Daily Reading: Job 24-28

 

Job 24:24

They are exalted for a little while, but are gone and brought low; they are taken out of the way as all other, and cut off as the tops of the ears of corn.

 

Throughout the discourses of Job with his friends one reoccurring thought is communicated by those friends. They seem to stress the point that God is and will punish all evildoers, hypocrites, and sinners in this life. Like so many things in Scripture this is a half-truth. It is true that God will ultimately judge wrongdoers with the justice of His Word, but largely this is in the afterlife. On this earth, the Lord oftentimes allows those in the wrong to continue as if there were no repercussions for their wrongness.

 

Job challenges the notion of immediate and earthly judgment of God falling upon sinners. He states: They are exalted for a little while… For a little while those who reject God, His Word, and His person may face no reprisals, but only for a while. King David spoke of this when he wrote, For I was envious at the foolish, when I saw the prosperity of the wicked. For there are no bands in their death: but their strength is firm. (Psalm 73:3-4) Solomon wrote of this issue saying, There is a vanity which is done upon the earth; that there be just men, unto whom it happeneth according to the work of the wicked; again, there be wicked men, to whom it happeneth according to the work of the righteous:… (Ecclesiastes 8:14)

## ENTRIES SHOWN
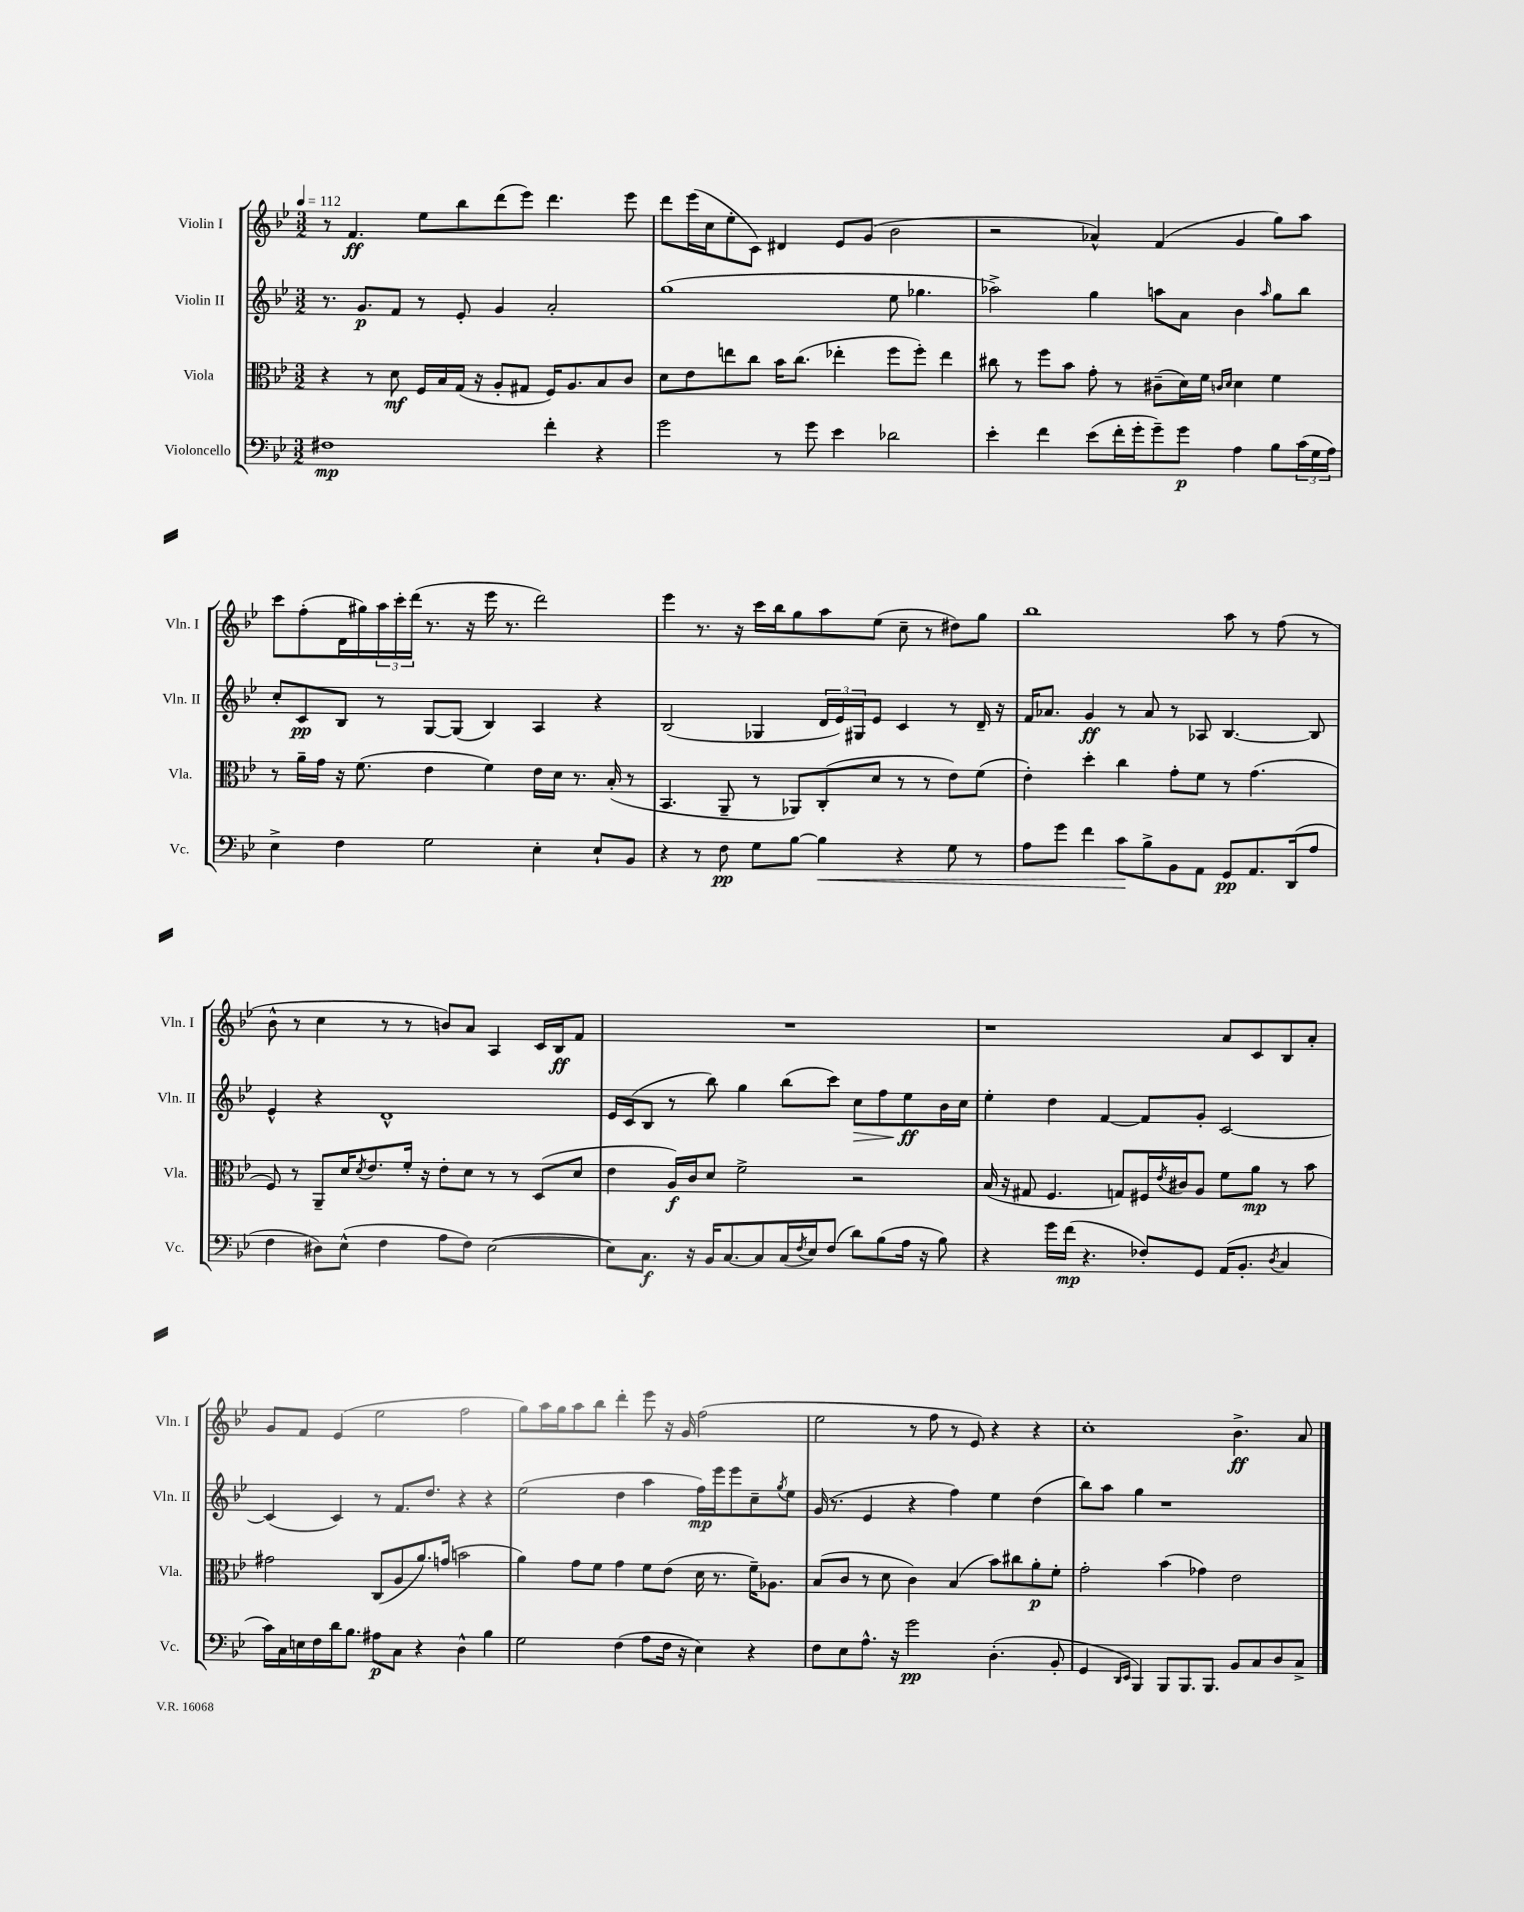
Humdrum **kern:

**kern	**kern	**kern	**kern
*staff4	*staff3	*staff2	*staff1
*clefF4	*clefC3	*clefG2	*clefG2
*k[b-e-]	*k[b-e-]	*k[b-e-]	*k[b-e-]
*M3/2	*M3/2	*M3/2	*M3/2
*MM112	*MM112	*MM112	*MM112
1F#	4r	8.r	8r
.	.	.	4.f
.	.	8.g	.
.	8r	.	.
.	8d	8f	.
.	16F	8r	8ee-
.	16B-	.	.
.	(16G	8e-'	8bb-
.	16r	.	.
.	8A'	4g	(8ddd
.	8G#	.	8eee-)
4f'	16F)	2a'	4.ddd
.	8.A	.	.
4r	8B-	.	.
.	8c	.	8eee-
=	=	=	=
2g	8d	(1gg	8ddd
.	8e-	.	(16eee-
.	.	.	16cc
.	8ee	.	8ee-'
.	8cc	.	8c)
8r	16b-	.	4d#
.	(8.cc	.	.
8g	.	.	.
4e-	4ee-'	.	8e-
.	.	.	(8g
2d-	8ff	8ee-	2b-
.	8ff')	4.gg-	.
.	4ee-	.	.
=	=	=	=
4e-'	8cc#	2aa-^)	2r
.	8r	.	.
4f	8ff	.	.
.	8b-	.	.
(8e-	8g'	4gg	4a-^^)
16f'	8r	.	.
16g'	.	.	.
8g~)	(8c#~	8aa	(4f
8g	16d)	8a	.
.	16f	.	.
.	16qqc	.	.
.	16qqd	.	.
4A	4d	4b-	4g
.	.	16qqaa	.
8B-	4f	8gg	8gg)
(24c	.	8bb-	8aa
24G	.	.	.
24A)	.	.	.
=	=	=	=
4E-^	8r	8cc'	8ccc
.	16a~	8c	(8ff'
.	16g	.	.
4F	16r	8B-	16d
.	(8.f	.	16gg#)
.	.	8r	24aa
.	.	.	24ccc'
.	.	.	(24ddd
2G	4e-	[8G	8.r
.	.	(8G]	.
.	.	.	16r
.	4f)	4B-)	16eee-
.	.	.	8.r
4E-'	16e-	4A	2ddd)
.	16d	.	.
.	8.r	.	.
8E-`	.	4r	.
.	(16B-'	.	.
8BB-	8r	.	.
=	=	=	=
4r	4.BB-	(2B-	4eee-
8r	.	.	8.r
8F	8AA~	.	.
.	.	.	16r
8G	8r	4G-	16ccc
.	.	.	16bb-
[8B-	8AA-)	.	8gg
4B-]	(8C'	24d	8aa
.	.	24e-)	.
.	.	24G#	.
.	8d	8e-	(8ee-
4r	8r	4c	8cc~
.	8r	.	8r
8G	8e-)	8r	8dd#)
8r	(8f	16d~	8gg
.	.	16r	.
=	=	=	=
8A	4e-')	16f	1bb-
.	.	8.a-	.
8g	.	.	.
4f	4dd'	4g	.
8c	4cc	8r	.
8B-^	.	8a-	.
8BB-	8g'	8r	.
8AA	8f	8A-	.
8GG	8r	[4.B-	8aa
8.AA	(4.g	.	8r
.	.	.	(8ff
(16DD	.	.	.
8A	.	8B-]	8r
=	=	=	=
4F	8F)	4e-^^	8b-^^
.	8r	.	8r
8D#)	8AA~	4r	4cc
(8E-^^	16d	.	.
.	8qd	.	.
.	8.e-	.	.
4F	.	1d^^	8r
.	16f'	.	8r
.	16r	.	.
8A	8e-'	.	8b)
8F)	8d	.	8a
([2E-	8r	.	4A
.	8r	.	.
.	(8D	.	16c
.	.	.	16B-
.	8d	.	8f
=	=	=	=
8E-])	4e-	16e-	1.r
.	.	(16c	.
8.C	.	8B-	.
.	16A)	8r	.
16r	16c	.	.
16BB-	8d	8bb-)	.
[8.C	.	.	.
.	2f^	4gg	.
8C]	.	.	.
(16C	.	(8bb-	.
8qF	.	.	.
16E-)	.	.	.
(8F	.	8ccc)	.
8d)	2r	8cc	.
(8B-	.	8ff	.
16A	.	8ee-	.
16r	.	.	.
8B-)	.	16b-	.
.	.	16cc	.
=	=	=	=
4r	(16B-	4ee-'	1r
.	16r	.	.
.	8G#	.	.
16g	4.F	4dd	.
(16f	.	.	.
4.r	.	.	.
.	.	[4f	.
.	8G)	.	.
8F-')	16F#	8f]	.
.	8qe-	.	.
.	16c#	.	.
8GG	8A	8g'	.
(16AA	8f	[2c	8a
8.BB-'	.	.	.
.	8a	.	8c
8qD	.	.	.
4C	8r	.	8B-
.	8b-	.	8a'
=	=	=	=
16c)	2g#	(4c]	8g
16C	.	.	.
16E	.	.	8f
16F	.	.	.
16d	.	4c)	(4e-
8.B-	.	.	.
8A#	(8C	8r	2ee-
8C	8A	8.f	.
4r	8.a)	.	.
.	.	8.dd	.
.	(16g	.	.
4D^^	2b	4r	2ff
4B-	.	4r	.
=	=	=	=
2G	4a)	(2ee-	8gg)
.	.	.	16aa
.	.	.	16gg
.	8g	.	8aa
.	8f	.	8bb-
(4F	4g	4dd	4ddd'
8A	8f	4aa	8eee-
16F	(8e-	.	16r
16r	.	.	16g
4E-)	16d	16ff)	(2ff
.	8.r	16eee-	.
.	.	8eee-	.
4r	16f~)	8cc~	.
.	8.A-	.	.
.	.	8qgg	.
.	.	8ee-	.
=	=	=	=
8F	(8B-	(16g	2ee-
.	.	8.r	.
8E-	8c	.	.
8.A^^	8r	4e-	.
.	8d	.	.
16r	.	.	.
2g	4c)	4r	8r
.	.	.	8ff
.	(4B-	4ff)	8r
.	.	.	8e-)
(4.D'	8b-)	4ee-	4r
.	8cc#	.	.
.	8a'	(4dd	4r
8BB-'	8f'	.	.
=	=	=	=
4GG	2g'	8bb-)	1cc'
.	.	8aa	.
16qqDD	.	.	.
16qqEE-	.	.	.
4BBB-)	.	4gg	.
8BBB-	(4b-	1r	.
8.BBB-	.	.	.
.	4g-)	.	.
8.BBB-	.	.	.
8BB-	2e-	.	4.b-^
8C	.	.	.
8D	.	.	.
8C^	.	.	8a
==	==	==	==
*-	*-	*-	*-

## TASK INSTRUCTIONS
a) Decide whether each statement agrees with the reading on Job, and answer yes or no for each, quoting the words of the reading that settle it. (i) Job's friends stress that God punishes wrongdoers in this life. (ii) The reading holds that God's judgment of wrongdoers falls largely on this earth. (iii) The reading credits Solomon with the words about being envious at the foolish.
b) Echo the reading on Job word for word, everything from "Throughout the discourses" down to "for their wrongness.".

## THE RESPONSES
a)
(i) Yes: "They seem to stress the point that God is and will punish all evildoers, hypocrites, and sinners in this life."
(ii) No: "It is true that God will ultimately judge wrongdoers with the justice of His Word, but largely this is in the afterlife."
(iii) No: "King David spoke of this when he wrote, For I was envious at the foolish, when I saw the prosperity of the wicked."

b)
Throughout the discourses of Job with his friends one reoccurring thought is communicated by those friends. They seem to stress the point that God is and will punish all evildoers, hypocrites, and sinners in this life. Like so many things in Scripture this is a half-truth. It is true that God will ultimately judge wrongdoers with the justice of His Word, but largely this is in the afterlife. On this earth, the Lord oftentimes allows those in the wrong to continue as if there were no repercussions for their wrongness.